* [Goal of the exercise] Give the data again in full, with every character unchanged.

* [JSON cuboid outputs]
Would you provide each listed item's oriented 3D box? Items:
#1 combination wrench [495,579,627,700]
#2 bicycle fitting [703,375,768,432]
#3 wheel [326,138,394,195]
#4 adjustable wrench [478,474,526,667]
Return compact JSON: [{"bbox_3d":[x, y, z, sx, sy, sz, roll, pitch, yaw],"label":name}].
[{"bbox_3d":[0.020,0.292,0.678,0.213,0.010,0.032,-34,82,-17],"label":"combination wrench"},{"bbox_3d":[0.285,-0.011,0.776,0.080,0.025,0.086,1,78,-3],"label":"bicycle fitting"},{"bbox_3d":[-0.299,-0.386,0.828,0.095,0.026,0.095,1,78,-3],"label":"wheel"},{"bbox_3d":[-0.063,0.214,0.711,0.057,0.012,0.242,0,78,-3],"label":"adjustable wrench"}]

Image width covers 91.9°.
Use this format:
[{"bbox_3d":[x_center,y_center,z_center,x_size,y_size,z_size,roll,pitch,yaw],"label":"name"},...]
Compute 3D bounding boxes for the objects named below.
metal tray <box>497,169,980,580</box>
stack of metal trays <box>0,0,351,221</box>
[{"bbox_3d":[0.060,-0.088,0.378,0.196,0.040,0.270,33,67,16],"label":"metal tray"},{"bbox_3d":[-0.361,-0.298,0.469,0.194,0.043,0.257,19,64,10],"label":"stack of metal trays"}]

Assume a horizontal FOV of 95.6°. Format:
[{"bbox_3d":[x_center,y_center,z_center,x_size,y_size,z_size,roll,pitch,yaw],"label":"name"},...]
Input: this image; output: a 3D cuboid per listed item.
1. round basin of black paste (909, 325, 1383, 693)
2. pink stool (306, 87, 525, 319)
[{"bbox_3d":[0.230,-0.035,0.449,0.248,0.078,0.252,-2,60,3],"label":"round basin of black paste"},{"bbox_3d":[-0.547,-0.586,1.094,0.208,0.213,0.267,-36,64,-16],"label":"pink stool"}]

* [Response to the exercise]
Would you provide each listed item's oriented 3D box? Items:
#1 combination wrench [495,579,627,700]
#2 bicycle fitting [703,375,768,432]
#3 wheel [326,138,394,195]
#4 adjustable wrench [478,474,526,667]
Return compact JSON: [{"bbox_3d":[x, y, z, sx, sy, sz, roll, pitch, yaw],"label":name}].
[{"bbox_3d":[0.020,0.292,0.678,0.213,0.010,0.032,-34,82,-17],"label":"combination wrench"},{"bbox_3d":[0.285,-0.011,0.776,0.080,0.025,0.086,1,78,-3],"label":"bicycle fitting"},{"bbox_3d":[-0.299,-0.386,0.828,0.095,0.026,0.095,1,78,-3],"label":"wheel"},{"bbox_3d":[-0.063,0.214,0.711,0.057,0.012,0.242,0,78,-3],"label":"adjustable wrench"}]

Image width covers 91.9°.
Use this format:
[{"bbox_3d":[x_center,y_center,z_center,x_size,y_size,z_size,roll,pitch,yaw],"label":"name"},...]
Compute 3D bounding boxes for the objects named below.
metal tray <box>497,169,980,580</box>
stack of metal trays <box>0,0,351,221</box>
[{"bbox_3d":[0.060,-0.088,0.378,0.196,0.040,0.270,33,67,16],"label":"metal tray"},{"bbox_3d":[-0.361,-0.298,0.469,0.194,0.043,0.257,19,64,10],"label":"stack of metal trays"}]

Assume a horizontal FOV of 95.6°. Format:
[{"bbox_3d":[x_center,y_center,z_center,x_size,y_size,z_size,roll,pitch,yaw],"label":"name"},...]
Input: this image; output: a 3D cuboid per listed item.
1. round basin of black paste (909, 325, 1383, 693)
2. pink stool (306, 87, 525, 319)
[{"bbox_3d":[0.230,-0.035,0.449,0.248,0.078,0.252,-2,60,3],"label":"round basin of black paste"},{"bbox_3d":[-0.547,-0.586,1.094,0.208,0.213,0.267,-36,64,-16],"label":"pink stool"}]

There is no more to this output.